* **YOUR ASSIGNMENT**
Write out the lines as a numbered list, leaving out any blank ones. Start at the line that contains "ΒΑΣΕΙΣ ΧΡΩΜΑΤΙΣΜΟΥ" and end after the line that contains "ΠΕΤΡΟΒΑΜΒΑΚΑΣ ΓΙΑ ΜΟΝΩΣΗ ΞΗΡΑΣ".
════════════════════
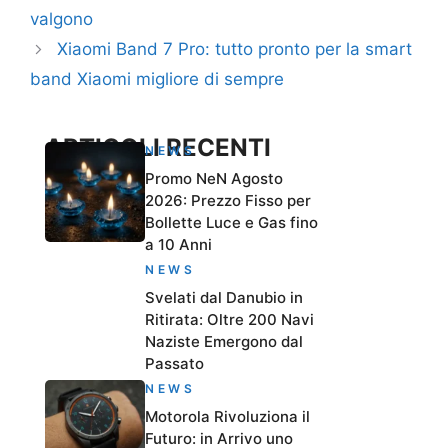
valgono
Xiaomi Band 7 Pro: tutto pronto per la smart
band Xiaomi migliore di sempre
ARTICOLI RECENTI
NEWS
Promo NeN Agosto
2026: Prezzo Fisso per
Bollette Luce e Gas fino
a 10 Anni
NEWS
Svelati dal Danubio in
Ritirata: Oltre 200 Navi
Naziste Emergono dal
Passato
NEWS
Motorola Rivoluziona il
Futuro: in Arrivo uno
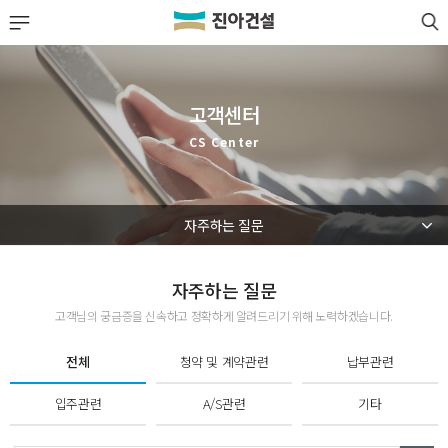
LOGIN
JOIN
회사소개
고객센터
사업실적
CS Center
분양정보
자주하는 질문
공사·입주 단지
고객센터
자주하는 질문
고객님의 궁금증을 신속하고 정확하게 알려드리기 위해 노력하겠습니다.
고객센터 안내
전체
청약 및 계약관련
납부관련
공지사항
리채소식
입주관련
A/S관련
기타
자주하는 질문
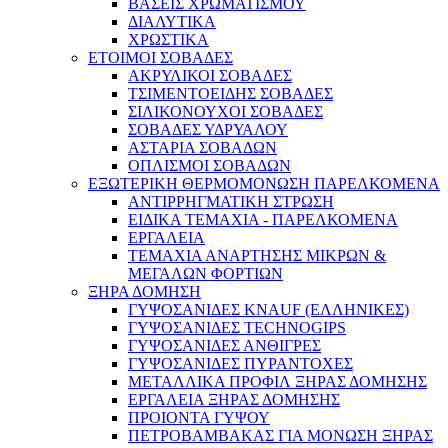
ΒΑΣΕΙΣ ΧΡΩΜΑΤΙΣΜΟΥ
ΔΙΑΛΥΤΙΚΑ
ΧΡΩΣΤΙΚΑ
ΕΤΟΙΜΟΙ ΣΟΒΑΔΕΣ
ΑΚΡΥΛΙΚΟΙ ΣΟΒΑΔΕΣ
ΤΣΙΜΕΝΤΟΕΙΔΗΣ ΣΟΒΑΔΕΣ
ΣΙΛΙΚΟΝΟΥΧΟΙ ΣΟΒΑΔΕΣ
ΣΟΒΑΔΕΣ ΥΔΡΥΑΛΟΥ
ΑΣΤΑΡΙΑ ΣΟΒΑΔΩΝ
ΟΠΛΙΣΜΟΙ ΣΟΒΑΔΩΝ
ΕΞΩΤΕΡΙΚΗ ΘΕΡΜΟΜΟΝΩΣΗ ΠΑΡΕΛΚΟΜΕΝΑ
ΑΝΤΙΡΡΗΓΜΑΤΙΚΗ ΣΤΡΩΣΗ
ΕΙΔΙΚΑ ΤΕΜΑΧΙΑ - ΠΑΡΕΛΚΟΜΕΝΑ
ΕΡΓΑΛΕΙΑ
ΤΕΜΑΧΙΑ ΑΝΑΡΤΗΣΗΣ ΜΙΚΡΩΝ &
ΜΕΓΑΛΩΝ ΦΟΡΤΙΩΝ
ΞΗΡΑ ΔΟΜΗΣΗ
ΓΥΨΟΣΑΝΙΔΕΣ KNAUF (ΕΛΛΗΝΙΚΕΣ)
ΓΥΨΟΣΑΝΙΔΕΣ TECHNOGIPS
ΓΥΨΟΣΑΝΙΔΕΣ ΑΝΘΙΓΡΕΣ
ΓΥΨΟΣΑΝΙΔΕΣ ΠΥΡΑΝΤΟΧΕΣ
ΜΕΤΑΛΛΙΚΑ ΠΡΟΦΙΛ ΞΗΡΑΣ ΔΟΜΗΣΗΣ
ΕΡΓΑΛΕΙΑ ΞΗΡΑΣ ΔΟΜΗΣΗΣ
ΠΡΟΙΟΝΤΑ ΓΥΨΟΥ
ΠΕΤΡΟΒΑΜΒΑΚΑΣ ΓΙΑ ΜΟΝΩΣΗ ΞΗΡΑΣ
════════════════════
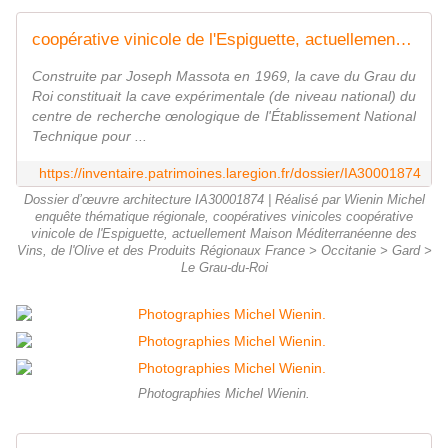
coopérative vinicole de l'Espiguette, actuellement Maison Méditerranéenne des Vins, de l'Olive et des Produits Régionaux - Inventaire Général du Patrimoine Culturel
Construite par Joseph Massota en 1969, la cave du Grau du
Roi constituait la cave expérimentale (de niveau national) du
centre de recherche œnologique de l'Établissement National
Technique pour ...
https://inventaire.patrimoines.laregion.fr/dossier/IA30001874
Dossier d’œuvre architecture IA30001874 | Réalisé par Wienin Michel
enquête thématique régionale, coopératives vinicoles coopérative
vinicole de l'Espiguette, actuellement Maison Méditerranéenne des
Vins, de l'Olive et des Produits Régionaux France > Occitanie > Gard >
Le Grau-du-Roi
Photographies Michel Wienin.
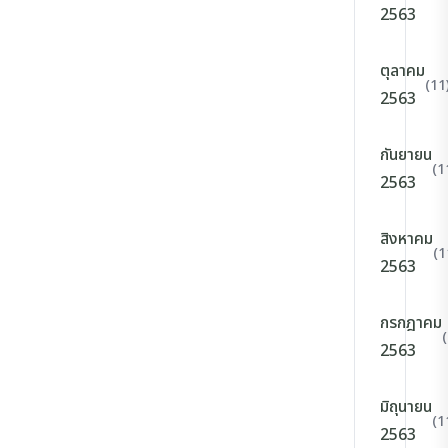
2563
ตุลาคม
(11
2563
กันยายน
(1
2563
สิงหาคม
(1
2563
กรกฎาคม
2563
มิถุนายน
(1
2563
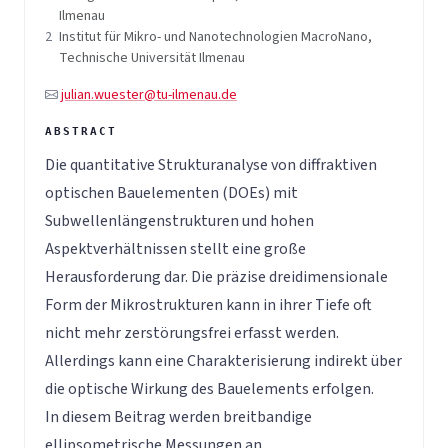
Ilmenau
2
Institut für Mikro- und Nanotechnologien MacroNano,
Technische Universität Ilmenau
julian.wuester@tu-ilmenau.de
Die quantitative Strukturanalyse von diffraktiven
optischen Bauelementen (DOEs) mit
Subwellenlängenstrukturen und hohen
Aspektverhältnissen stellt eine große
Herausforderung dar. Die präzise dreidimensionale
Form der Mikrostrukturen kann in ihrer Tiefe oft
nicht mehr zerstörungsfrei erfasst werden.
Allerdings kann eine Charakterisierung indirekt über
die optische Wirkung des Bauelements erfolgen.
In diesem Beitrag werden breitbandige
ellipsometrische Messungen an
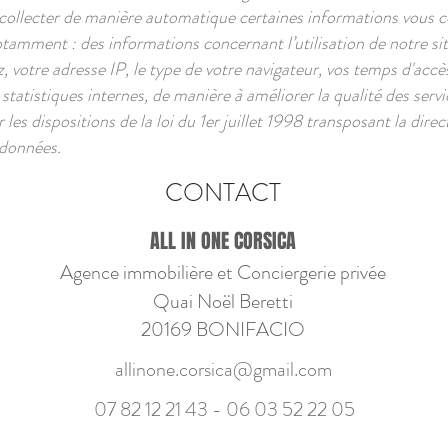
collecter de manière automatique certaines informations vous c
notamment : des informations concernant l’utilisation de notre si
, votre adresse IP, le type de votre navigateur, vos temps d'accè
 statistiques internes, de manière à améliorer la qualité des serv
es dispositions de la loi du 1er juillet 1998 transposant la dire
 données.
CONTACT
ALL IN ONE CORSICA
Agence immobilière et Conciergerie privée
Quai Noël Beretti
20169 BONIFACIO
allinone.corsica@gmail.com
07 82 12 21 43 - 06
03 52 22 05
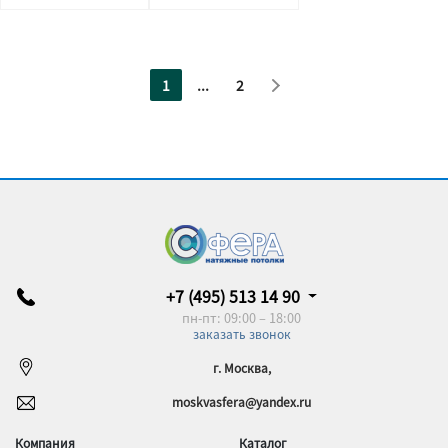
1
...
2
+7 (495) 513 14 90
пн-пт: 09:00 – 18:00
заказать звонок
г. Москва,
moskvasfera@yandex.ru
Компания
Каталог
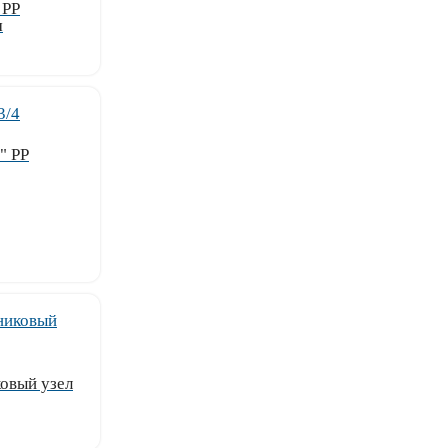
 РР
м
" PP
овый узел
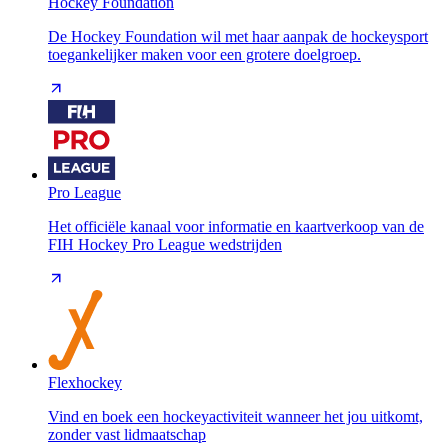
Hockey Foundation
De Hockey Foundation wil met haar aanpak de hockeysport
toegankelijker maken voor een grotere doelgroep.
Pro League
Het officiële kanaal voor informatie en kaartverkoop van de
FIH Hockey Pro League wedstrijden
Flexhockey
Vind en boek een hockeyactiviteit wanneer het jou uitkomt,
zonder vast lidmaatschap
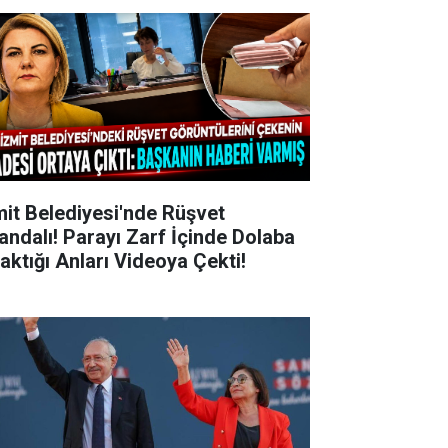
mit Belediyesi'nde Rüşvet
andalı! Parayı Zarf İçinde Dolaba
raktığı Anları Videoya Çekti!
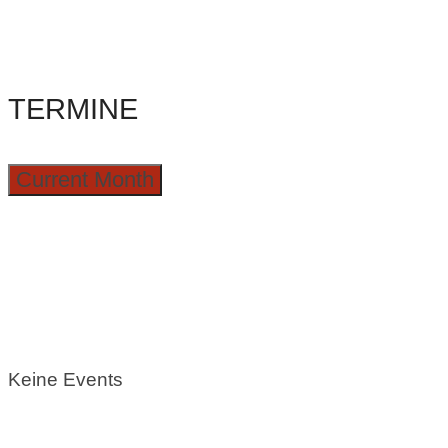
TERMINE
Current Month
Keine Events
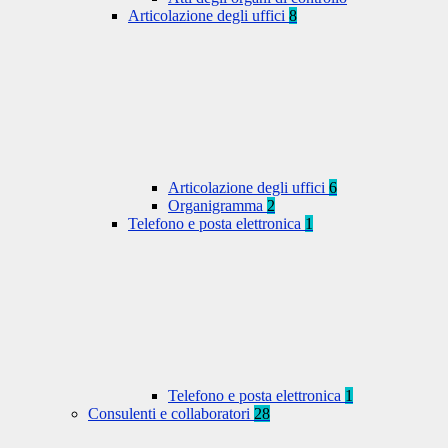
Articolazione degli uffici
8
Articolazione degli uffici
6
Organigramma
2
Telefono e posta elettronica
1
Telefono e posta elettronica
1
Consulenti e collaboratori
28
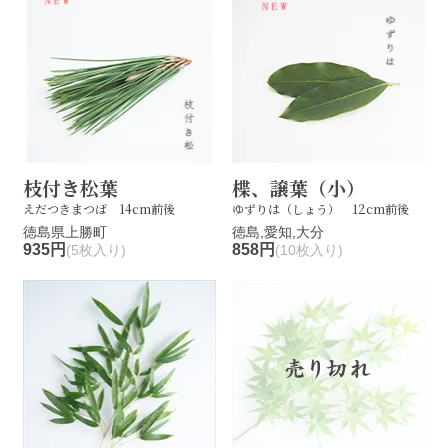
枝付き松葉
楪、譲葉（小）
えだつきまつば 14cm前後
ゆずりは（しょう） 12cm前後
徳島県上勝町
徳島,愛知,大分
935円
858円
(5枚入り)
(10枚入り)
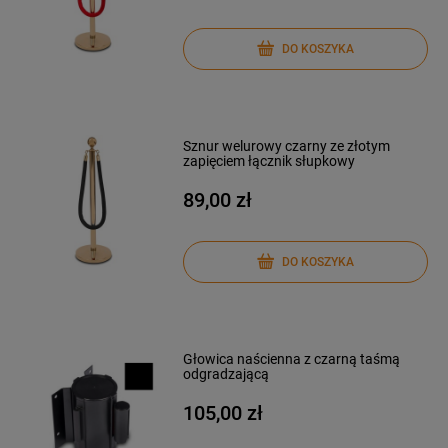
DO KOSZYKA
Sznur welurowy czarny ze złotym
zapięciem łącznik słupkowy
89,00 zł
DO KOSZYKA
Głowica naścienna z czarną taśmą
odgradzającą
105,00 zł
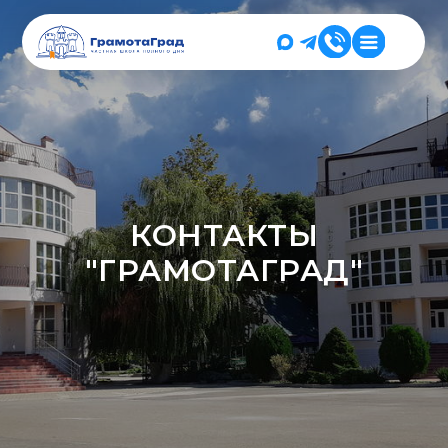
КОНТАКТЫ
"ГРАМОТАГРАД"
════════════════════
* **REPLY**
1. ΒΑΣΕΙΣ ΧΡΩΜΑΤΙΣΜΟΥ
2. ΔΙΑΛΥΤΙΚΑ
3. ΧΡΩΣΤΙΚΑ
4. ΕΤΟΙΜΟΙ ΣΟΒΑΔΕΣ
5. ΑΚΡΥΛΙΚΟΙ ΣΟΒΑΔΕΣ
6. ΤΣΙΜΕΝΤΟΕΙΔΗΣ ΣΟΒΑΔΕΣ
7. ΣΙΛΙΚΟΝΟΥΧΟΙ ΣΟΒΑΔΕΣ
8. ΣΟΒΑΔΕΣ ΥΔΡΥΑΛΟΥ
9. ΑΣΤΑΡΙΑ ΣΟΒΑΔΩΝ
10. ΟΠΛΙΣΜΟΙ ΣΟΒΑΔΩΝ
11. ΕΞΩΤΕΡΙΚΗ ΘΕΡΜΟΜΟΝΩΣΗ ΠΑΡΕΛΚΟΜΕΝΑ
12. ΑΝΤΙΡΡΗΓΜΑΤΙΚΗ ΣΤΡΩΣΗ
13. ΕΙΔΙΚΑ ΤΕΜΑΧΙΑ - ΠΑΡΕΛΚΟΜΕΝΑ
14. ΕΡΓΑΛΕΙΑ
15. ΤΕΜΑΧΙΑ ΑΝΑΡΤΗΣΗΣ ΜΙΚΡΩΝ &
16. ΜΕΓΑΛΩΝ ΦΟΡΤΙΩΝ
17. ΞΗΡΑ ΔΟΜΗΣΗ
18. ΓΥΨΟΣΑΝΙΔΕΣ KNAUF (ΕΛΛΗΝΙΚΕΣ)
19. ΓΥΨΟΣΑΝΙΔΕΣ TECHNOGIPS
20. ΓΥΨΟΣΑΝΙΔΕΣ ΑΝΘΙΓΡΕΣ
21. ΓΥΨΟΣΑΝΙΔΕΣ ΠΥΡΑΝΤΟΧΕΣ
22. ΜΕΤΑΛΛΙΚΑ ΠΡΟΦΙΛ ΞΗΡΑΣ ΔΟΜΗΣΗΣ
23. ΕΡΓΑΛΕΙΑ ΞΗΡΑΣ ΔΟΜΗΣΗΣ
24. ΠΡΟΙΟΝΤΑ ΓΥΨΟΥ
25. ΠΕΤΡΟΒΑΜΒΑΚΑΣ ΓΙΑ ΜΟΝΩΣΗ ΞΗΡΑΣ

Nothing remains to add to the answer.